Ага, куда-то двинулись. Куда? А в ресторан!
Торчат
там и торчат; чем занимаются — загадка, во всяком случае, так долго жрать точно нельзя. Кажется, два часа проваландались, не меньше.В конце концов, когда я уж готов был брать приступом паровоз и отъезжать самочинно, они там все свои загадочные дела закончили и вывалились обратно на платформу. Ну, хорошо, ладно, вышли на вольный воздух. Сдвиг наметился. Но по вагонам не разбегаются, в тамбуры свои не лезут.
Встали у вокзала в кружок, треплются, ковыряют в зубах.
Как я их только не ругал про себя, какими словами не костерил, все маты, какие знал, на них сложил. Это ж они меня, меня, болезного, пытаются уделать!
Наконец их кружок распался, пошли по вагонам.
Когда поезд пришел в Пиердейл, стемнело. И как раз, смотрю, набирает ход встречный из Нью-Йорка. Я выглянул за дверь вокзальчика, вижу, стоит такси, единственное на всю площадь.
Водитель распахнул дверцу, сажусь. И тут… Хотя, наверное, вы догадались. Уж такой я был весь из себя предусмотрительный, такой осторожный, а она тут как тут — здрасте, пожалуйста, сидит, голубушка, и, стало быть, домой мы едем вместе!
Она бросила на меня ошалелый, испуганный взгляд.
Я говорю:
— Ой! Привет! Миссис Уинрой! Вы что, приехамши из Нью-Йорка?
— Д-да. — Она деревянно качнула головой. — А вы… вы тоже?
Я рассмеялся. Смехом таким же пустым и гулким, как балда обалдуя.
— Ну, не совсем. Из Нью-Йорка я выехал утром, но в поезде уснул. И меня завезли на конечную станцию. Так что вот, теперь возвращаюсь.
— А, — сказала она. Просто «а». Но как сказала! Это было нечто — покрепче всяких соленых словечек.
— Я был дико измотан, — объяснил я. — Приятель, у которого я останавливался в Нью-Йорке, всю ночь храпел, я глаз не сомкнул.
Она резко повернула голову, ожгла взглядом. Потом закусила губу, и я услышал что-то такое среднее между сдавленным смешком и все тем же — господи помилуй — всхрапом.

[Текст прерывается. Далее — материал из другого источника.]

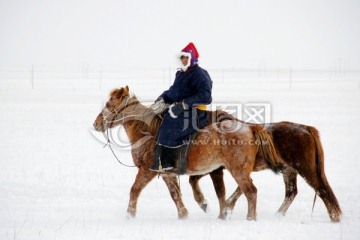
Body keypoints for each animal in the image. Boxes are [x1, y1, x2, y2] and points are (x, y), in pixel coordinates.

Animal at [92, 85, 282, 220]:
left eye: (108, 104)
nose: (96, 124)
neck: (148, 131)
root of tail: (250, 128)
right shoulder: (167, 173)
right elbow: (175, 194)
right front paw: (183, 214)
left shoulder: (146, 170)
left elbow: (135, 190)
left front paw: (129, 215)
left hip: (238, 170)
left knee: (251, 191)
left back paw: (250, 218)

Приехали к дому. Она вошла, а я расплатился с водителем и пошел через улицу в бар.
Выпил два двойных. Затем, заказав сэндвич с ветчиной и сыром и бутылку эля, уселся в одной из выгородок. Помаленьку меня отпускало. Я, без сомнения, здорово сел в лужу, однако пока что только в лужу, и на этой основе довольно трудно было бы меня припутать. Ну да ладно, что сделано, то сделано, переживать теперь смысла нет.
Заказал еще эля, стал успокаивать себя, самоуговорами отгоняя тревогу. И почти убедил, что это был эпизод в чем-то даже счастливый. Во всяком случае, может таким оказаться, если взглянуть под правильным углом. Потому что даже последний идиот должен понимать, что мы не можем быть настолько безмозглыми, чтобы, съездив на случку в Нью-Йорк, возвращаться вместе.
Второй эль кончился, я пошел заказывать третий, но передумал. Все, хватит. За глаза хватит и даже за уши.
Бутылка ведь дает очень немного. А попытаешься взять с нее больше, будешь не брать, а только вкладывать.